Excerpt from a dataset
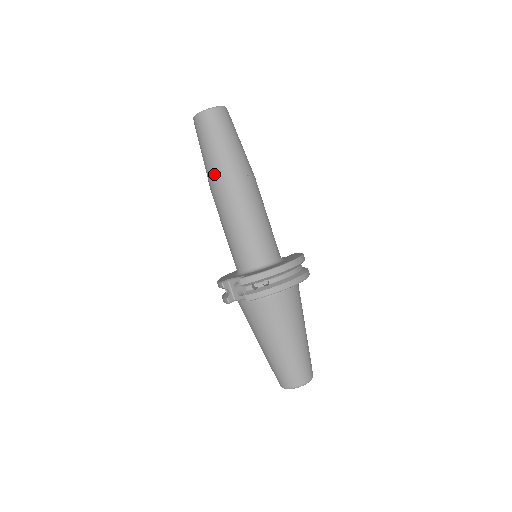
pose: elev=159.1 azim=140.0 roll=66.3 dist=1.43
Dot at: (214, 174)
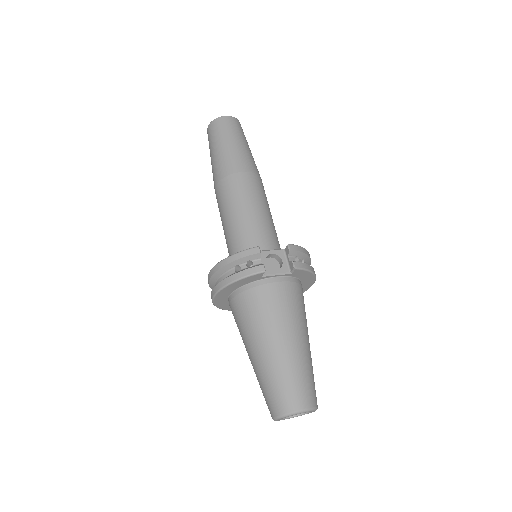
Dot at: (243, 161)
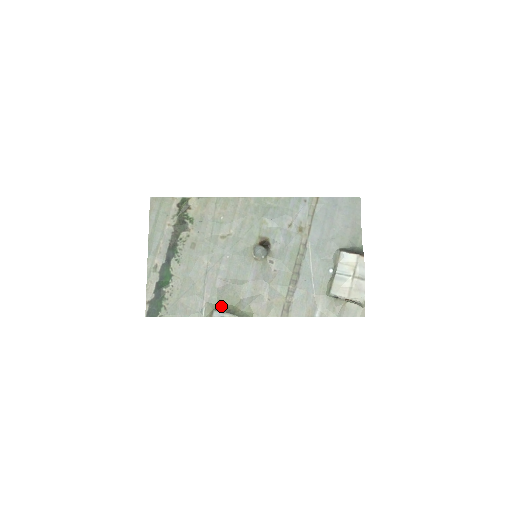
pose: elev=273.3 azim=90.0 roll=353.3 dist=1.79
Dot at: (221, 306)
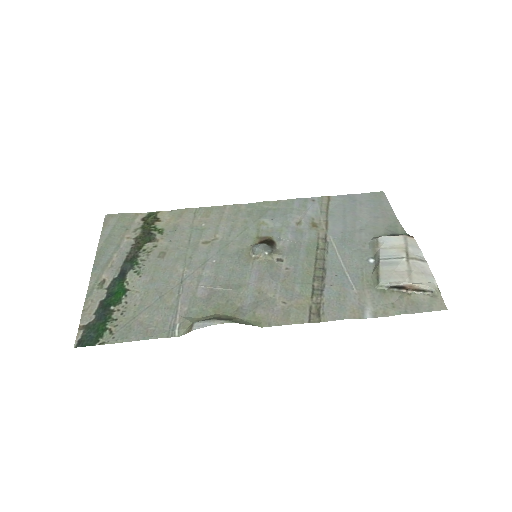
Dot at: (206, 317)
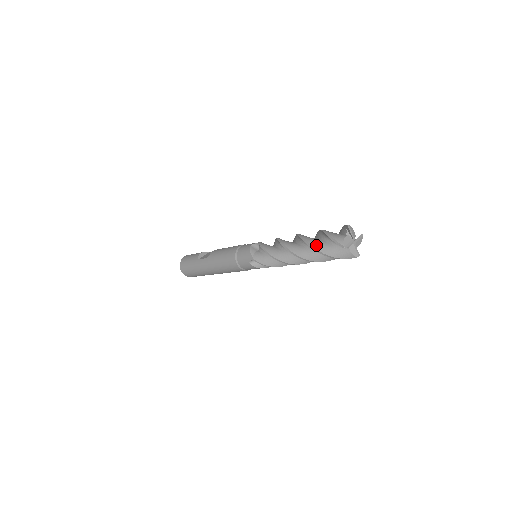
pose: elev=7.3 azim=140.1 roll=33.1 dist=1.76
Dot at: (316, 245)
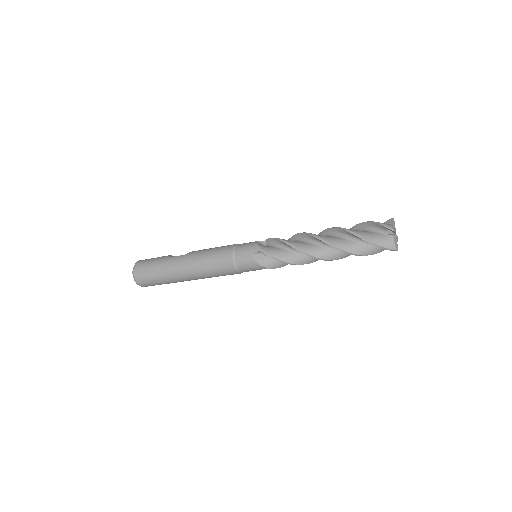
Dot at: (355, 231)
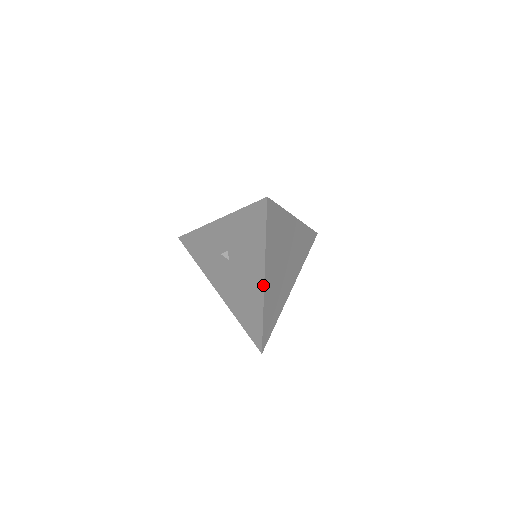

● **WHAT TO WORK ON**:
Rewrite the records from the line containing "pose: elev=7.3 azim=140.1 roll=33.1 dist=1.76" through the end of the records, substituting "camera" for "pose" and keeping everything else unchanged. Leave the pictures out of your answer.

● **REPLY TO THE EXERCISE**:
camera: elev=7.3 azim=140.1 roll=33.1 dist=1.76
Dot at: (316, 245)
Dot at: (355, 231)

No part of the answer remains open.